**Problem details:** Look through the data below and output, unchanged, every line from the one holding "True Outdoors" through the one holding "HR business partners", inclusive. Skip the pictures.

**Records supplied:**

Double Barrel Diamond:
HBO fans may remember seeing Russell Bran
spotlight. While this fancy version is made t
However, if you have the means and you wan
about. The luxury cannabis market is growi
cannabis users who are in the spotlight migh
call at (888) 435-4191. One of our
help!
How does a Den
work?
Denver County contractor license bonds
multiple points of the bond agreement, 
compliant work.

---

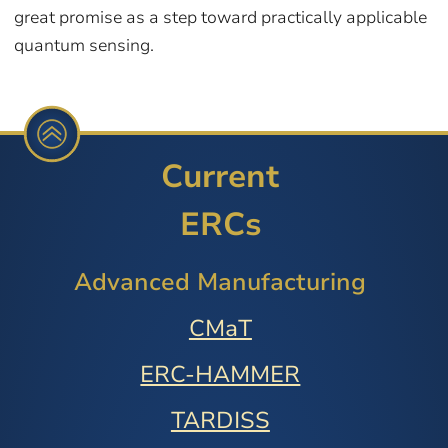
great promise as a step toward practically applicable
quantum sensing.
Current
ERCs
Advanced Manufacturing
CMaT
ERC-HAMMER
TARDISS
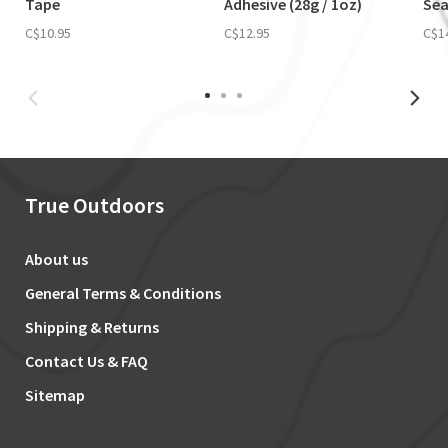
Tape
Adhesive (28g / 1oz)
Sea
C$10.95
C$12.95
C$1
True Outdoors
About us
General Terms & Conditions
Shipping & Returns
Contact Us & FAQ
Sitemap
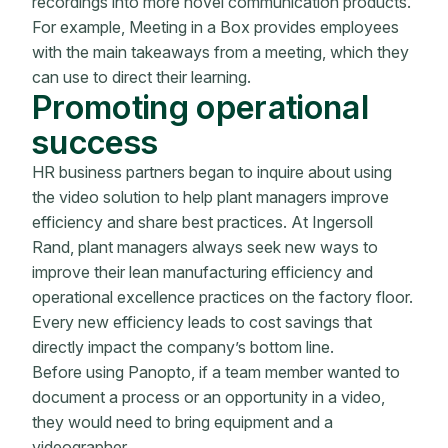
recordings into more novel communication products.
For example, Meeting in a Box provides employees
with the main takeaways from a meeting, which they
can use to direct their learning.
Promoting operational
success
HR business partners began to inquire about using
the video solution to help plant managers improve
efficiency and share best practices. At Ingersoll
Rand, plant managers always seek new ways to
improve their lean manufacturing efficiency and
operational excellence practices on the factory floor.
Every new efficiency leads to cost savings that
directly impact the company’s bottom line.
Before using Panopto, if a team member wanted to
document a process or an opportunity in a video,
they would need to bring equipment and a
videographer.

**Response to this task:**
True Outdoors
About us
General Terms & Conditions
Shipping & Returns
Contact Us & FAQ
Sitemap
recordings into more novel communication products.
For example, Meeting in a Box provides employees
with the main takeaways from a meeting, which they
can use to direct their learning.
Promoting operational
success
HR business partners began to inquire about using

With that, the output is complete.